[Records from a collection]
BEGIN
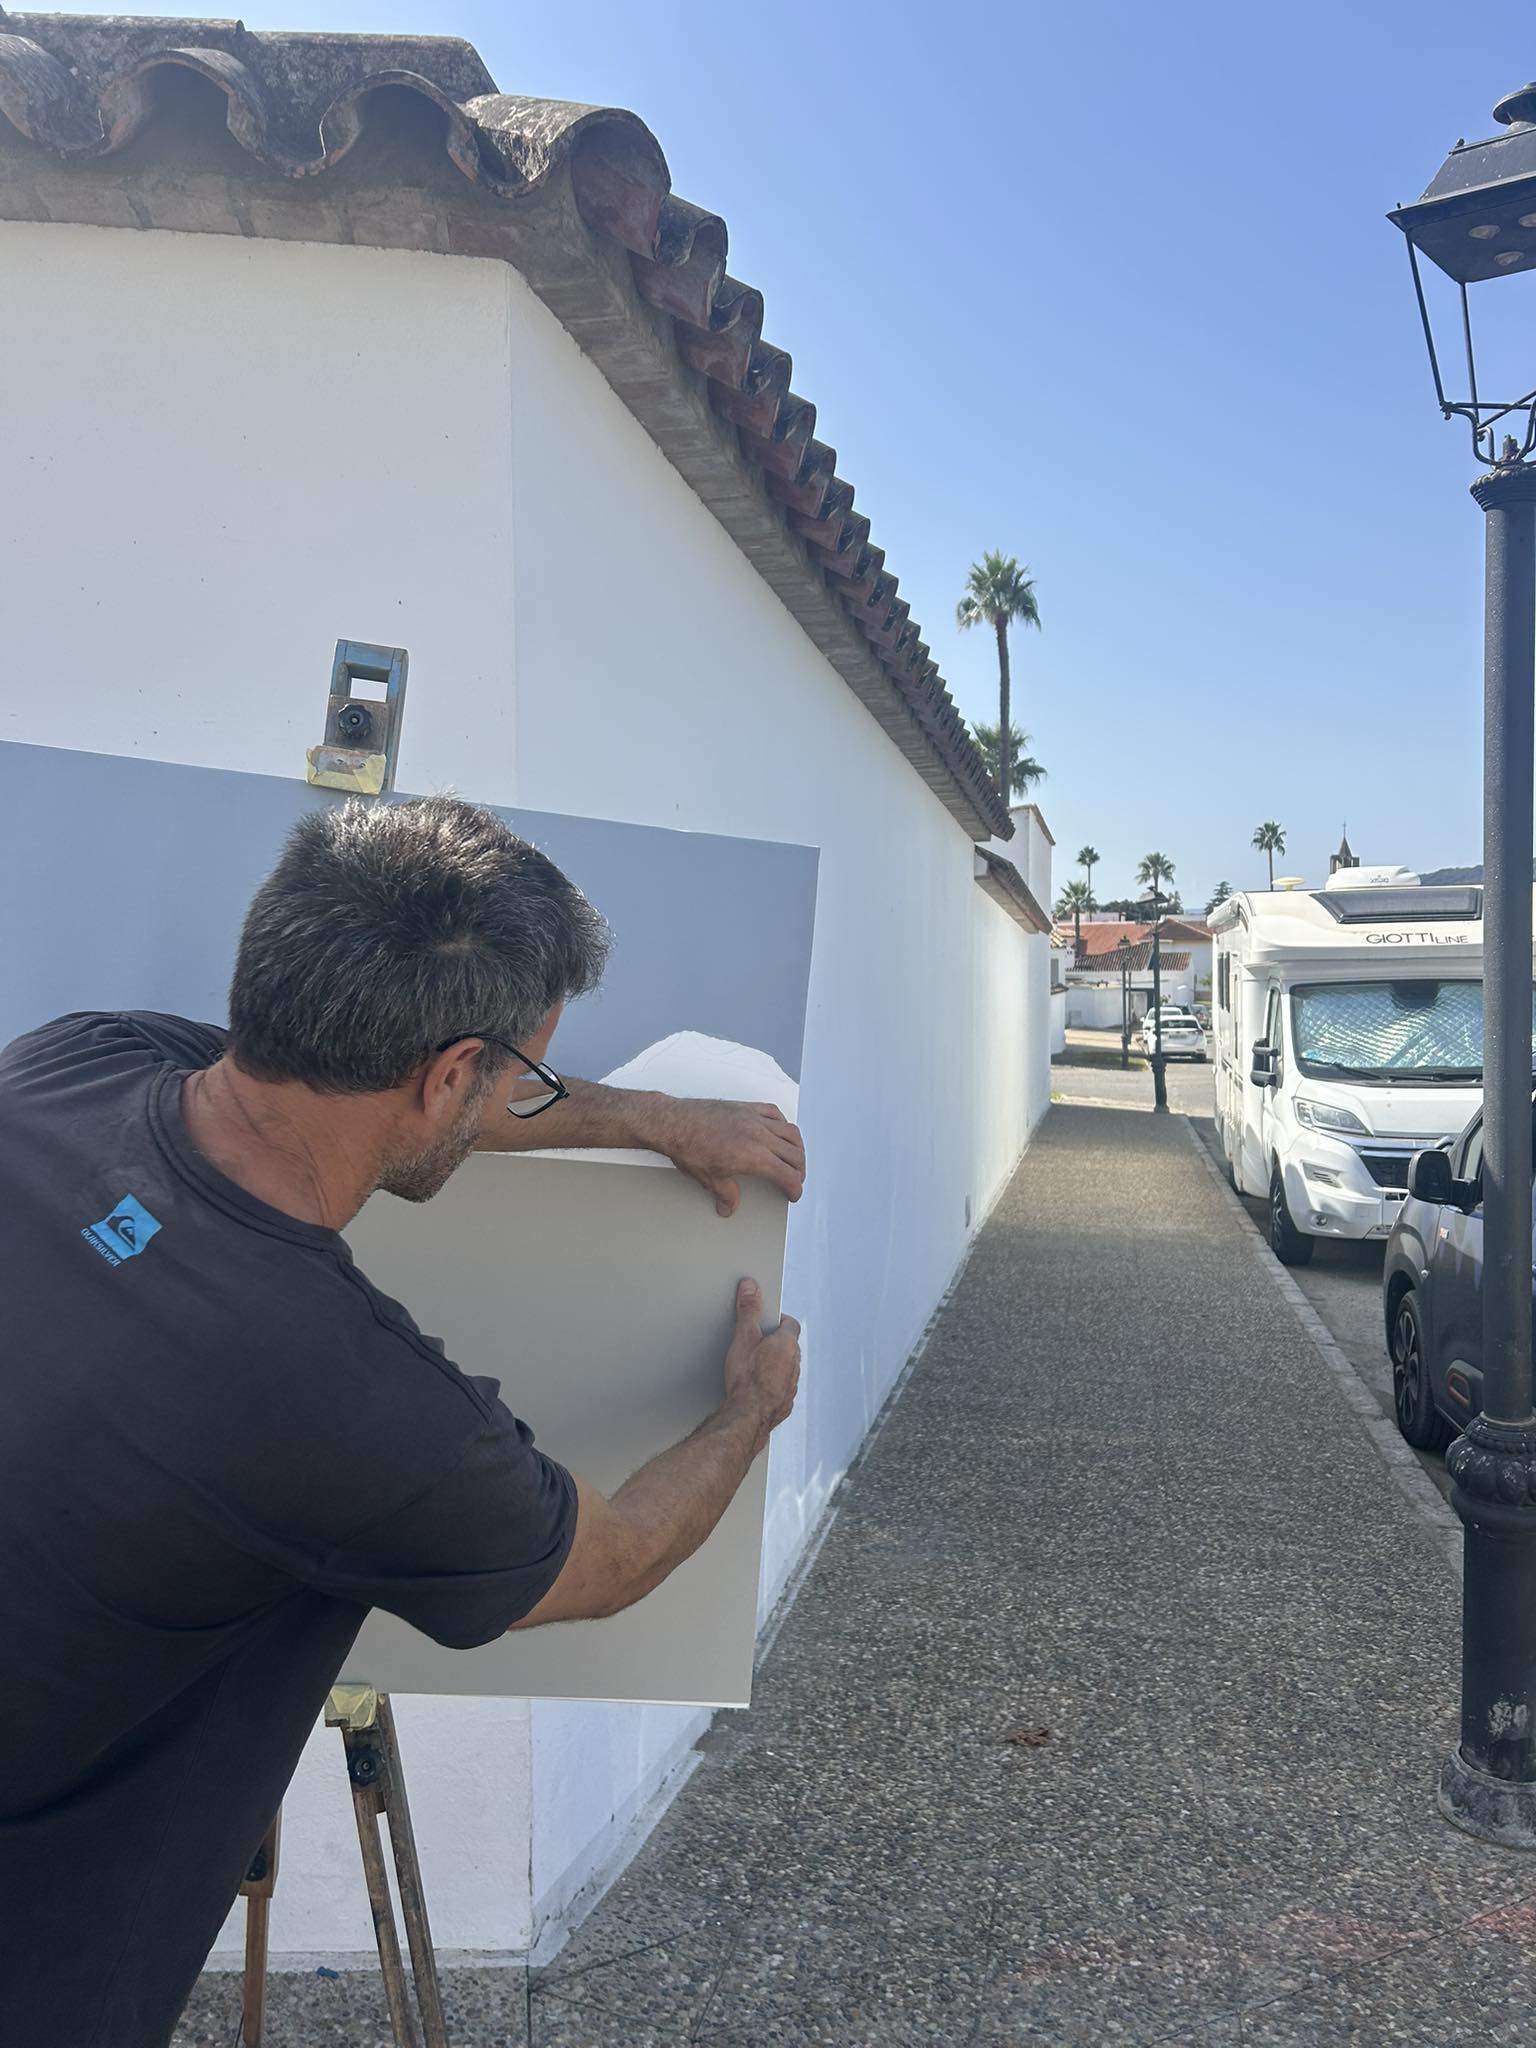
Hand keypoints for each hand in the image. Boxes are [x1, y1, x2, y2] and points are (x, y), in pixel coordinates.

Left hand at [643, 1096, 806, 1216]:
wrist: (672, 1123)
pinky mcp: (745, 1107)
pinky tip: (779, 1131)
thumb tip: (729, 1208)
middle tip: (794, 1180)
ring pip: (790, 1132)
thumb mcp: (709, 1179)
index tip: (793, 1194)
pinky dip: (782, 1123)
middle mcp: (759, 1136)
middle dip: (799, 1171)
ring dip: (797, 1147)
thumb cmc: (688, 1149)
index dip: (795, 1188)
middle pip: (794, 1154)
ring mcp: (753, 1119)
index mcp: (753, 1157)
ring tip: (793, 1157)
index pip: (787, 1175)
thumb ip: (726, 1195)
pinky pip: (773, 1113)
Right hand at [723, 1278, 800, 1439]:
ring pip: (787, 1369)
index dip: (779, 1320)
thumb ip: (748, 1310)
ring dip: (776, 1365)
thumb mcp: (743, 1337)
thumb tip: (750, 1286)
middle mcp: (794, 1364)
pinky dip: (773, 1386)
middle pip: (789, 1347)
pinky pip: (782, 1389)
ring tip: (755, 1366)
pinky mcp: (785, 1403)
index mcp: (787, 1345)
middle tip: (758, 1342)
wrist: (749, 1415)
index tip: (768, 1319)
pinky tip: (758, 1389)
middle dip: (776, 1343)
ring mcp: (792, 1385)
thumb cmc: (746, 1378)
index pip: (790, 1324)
END
BEGIN
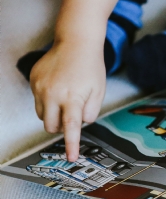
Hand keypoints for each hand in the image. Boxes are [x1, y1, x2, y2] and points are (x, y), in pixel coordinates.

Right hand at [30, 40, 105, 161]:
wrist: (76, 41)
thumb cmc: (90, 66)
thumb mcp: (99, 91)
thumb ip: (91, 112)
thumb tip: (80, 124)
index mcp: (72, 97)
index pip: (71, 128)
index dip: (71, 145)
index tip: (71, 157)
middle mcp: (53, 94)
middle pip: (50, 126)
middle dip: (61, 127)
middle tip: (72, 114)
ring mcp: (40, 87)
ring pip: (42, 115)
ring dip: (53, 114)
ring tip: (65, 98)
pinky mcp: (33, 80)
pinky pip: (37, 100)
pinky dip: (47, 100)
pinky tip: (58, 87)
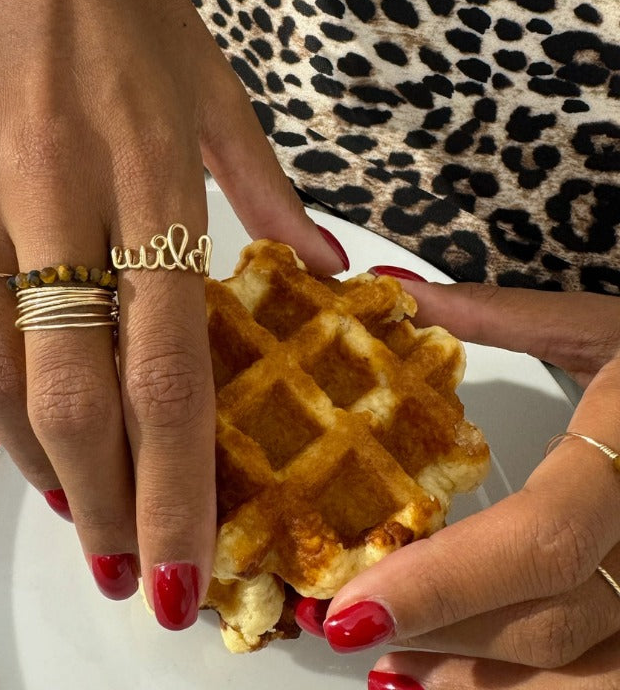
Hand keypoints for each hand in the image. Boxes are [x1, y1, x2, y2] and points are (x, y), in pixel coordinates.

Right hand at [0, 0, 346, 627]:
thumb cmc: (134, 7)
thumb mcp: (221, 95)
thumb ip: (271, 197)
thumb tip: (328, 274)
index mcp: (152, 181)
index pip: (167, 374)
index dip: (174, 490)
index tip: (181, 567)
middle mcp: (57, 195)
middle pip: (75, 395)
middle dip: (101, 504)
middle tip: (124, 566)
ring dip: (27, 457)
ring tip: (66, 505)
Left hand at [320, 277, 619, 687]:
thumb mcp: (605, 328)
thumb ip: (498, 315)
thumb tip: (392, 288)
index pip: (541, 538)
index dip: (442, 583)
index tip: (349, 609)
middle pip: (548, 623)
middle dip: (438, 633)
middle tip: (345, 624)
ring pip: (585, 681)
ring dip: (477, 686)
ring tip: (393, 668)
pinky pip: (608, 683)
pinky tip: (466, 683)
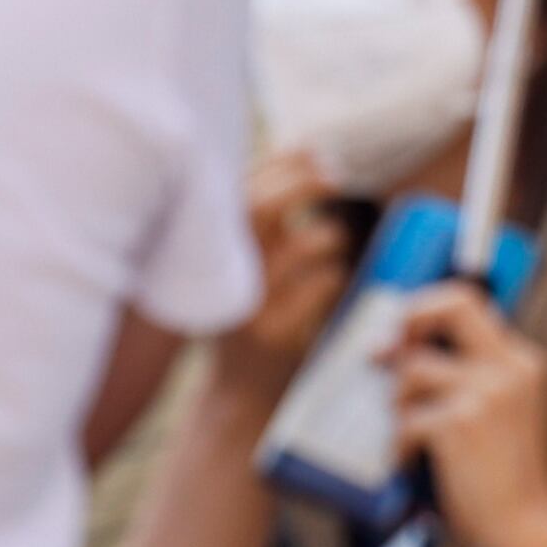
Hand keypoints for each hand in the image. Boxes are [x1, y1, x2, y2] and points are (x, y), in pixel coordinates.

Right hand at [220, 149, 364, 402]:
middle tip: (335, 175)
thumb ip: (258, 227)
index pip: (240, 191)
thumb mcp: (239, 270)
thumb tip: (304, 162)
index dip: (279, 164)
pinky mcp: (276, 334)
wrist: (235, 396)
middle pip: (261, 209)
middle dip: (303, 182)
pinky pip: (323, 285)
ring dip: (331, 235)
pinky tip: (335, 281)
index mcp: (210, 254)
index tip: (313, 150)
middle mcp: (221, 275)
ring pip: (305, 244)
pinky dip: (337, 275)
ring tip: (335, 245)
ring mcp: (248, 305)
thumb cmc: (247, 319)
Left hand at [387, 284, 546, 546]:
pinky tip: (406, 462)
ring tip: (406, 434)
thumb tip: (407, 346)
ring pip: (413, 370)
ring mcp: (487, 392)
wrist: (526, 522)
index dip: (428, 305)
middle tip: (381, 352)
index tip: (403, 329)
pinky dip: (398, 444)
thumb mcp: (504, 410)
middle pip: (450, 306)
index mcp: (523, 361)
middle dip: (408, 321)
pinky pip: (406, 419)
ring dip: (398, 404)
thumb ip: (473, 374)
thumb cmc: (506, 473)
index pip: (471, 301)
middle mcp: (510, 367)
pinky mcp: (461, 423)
END
BEGIN
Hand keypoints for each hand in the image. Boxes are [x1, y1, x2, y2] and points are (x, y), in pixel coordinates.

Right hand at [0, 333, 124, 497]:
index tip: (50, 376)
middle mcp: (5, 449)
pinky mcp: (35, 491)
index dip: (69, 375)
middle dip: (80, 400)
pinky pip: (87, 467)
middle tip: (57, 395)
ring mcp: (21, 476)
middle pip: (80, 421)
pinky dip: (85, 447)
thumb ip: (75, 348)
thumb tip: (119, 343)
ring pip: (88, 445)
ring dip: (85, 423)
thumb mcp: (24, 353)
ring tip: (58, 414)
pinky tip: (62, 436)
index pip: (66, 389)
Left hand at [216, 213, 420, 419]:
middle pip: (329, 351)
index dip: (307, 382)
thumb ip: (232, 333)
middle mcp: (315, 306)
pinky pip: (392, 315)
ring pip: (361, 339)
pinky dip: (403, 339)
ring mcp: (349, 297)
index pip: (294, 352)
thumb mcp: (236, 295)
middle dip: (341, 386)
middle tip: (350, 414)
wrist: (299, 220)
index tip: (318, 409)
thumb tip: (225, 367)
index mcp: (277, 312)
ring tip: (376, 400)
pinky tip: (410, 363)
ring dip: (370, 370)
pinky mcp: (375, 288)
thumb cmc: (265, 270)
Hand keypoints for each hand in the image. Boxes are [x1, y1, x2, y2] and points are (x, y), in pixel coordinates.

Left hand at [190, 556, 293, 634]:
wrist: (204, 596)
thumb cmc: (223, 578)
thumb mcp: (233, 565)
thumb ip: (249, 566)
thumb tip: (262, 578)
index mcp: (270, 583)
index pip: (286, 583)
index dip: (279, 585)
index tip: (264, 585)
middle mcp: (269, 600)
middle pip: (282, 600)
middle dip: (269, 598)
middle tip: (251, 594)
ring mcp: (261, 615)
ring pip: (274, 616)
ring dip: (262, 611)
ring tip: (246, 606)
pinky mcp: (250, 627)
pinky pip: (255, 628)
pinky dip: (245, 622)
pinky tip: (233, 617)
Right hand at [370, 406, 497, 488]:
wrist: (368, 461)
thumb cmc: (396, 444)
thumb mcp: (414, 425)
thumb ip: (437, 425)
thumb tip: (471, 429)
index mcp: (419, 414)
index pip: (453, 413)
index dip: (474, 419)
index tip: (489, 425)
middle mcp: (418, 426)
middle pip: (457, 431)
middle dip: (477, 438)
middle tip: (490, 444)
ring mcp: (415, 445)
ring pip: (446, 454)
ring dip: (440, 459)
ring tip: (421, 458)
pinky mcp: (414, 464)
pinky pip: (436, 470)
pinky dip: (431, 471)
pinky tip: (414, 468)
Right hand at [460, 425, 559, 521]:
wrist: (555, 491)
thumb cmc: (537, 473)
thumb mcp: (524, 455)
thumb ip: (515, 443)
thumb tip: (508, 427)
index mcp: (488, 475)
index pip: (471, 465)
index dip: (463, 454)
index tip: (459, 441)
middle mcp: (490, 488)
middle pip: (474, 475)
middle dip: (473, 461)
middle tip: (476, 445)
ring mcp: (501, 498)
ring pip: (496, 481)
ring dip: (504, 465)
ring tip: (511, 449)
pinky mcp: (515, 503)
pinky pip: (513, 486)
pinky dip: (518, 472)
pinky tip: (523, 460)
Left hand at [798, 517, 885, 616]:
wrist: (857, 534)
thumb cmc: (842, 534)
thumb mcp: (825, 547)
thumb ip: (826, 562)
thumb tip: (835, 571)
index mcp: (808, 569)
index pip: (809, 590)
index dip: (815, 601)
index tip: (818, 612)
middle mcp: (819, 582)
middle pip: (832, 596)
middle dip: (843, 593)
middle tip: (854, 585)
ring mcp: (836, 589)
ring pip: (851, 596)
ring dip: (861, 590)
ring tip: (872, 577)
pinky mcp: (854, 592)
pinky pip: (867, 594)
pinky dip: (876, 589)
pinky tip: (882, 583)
END
**EXERCISE**
Using the records above, repeat exactly the run of lines that starts with the line with "ring tip: (66, 505)" and goes on through the line with "wrist: (235, 396)"; omit each picture.

**TASK RESULT**
ring tip: (66, 505)
Left hand at [320, 277, 619, 687]:
thumb mcp: (605, 328)
thumb ip: (498, 315)
thumb tip: (392, 288)
index pip: (541, 538)
index dip: (442, 583)
index tip: (349, 609)
middle pip: (548, 623)
middle dip: (438, 633)
middle tip: (345, 624)
ring pip: (585, 681)
ring dip: (477, 686)
ring tip: (393, 668)
pinky pip: (608, 683)
pinky tip: (466, 683)
Hand keypoints for each hand in the image. Boxes are [x1, y1, x2, y2] and points are (x, y), in pixel coordinates.

Right hand at [220, 149, 364, 402]:
middle tip: (335, 175)
thumb ip: (258, 227)
index pip: (240, 191)
thumb mcp: (239, 270)
thumb tip: (304, 162)
index dip: (279, 164)
pinky mcp: (276, 334)
wrist: (235, 396)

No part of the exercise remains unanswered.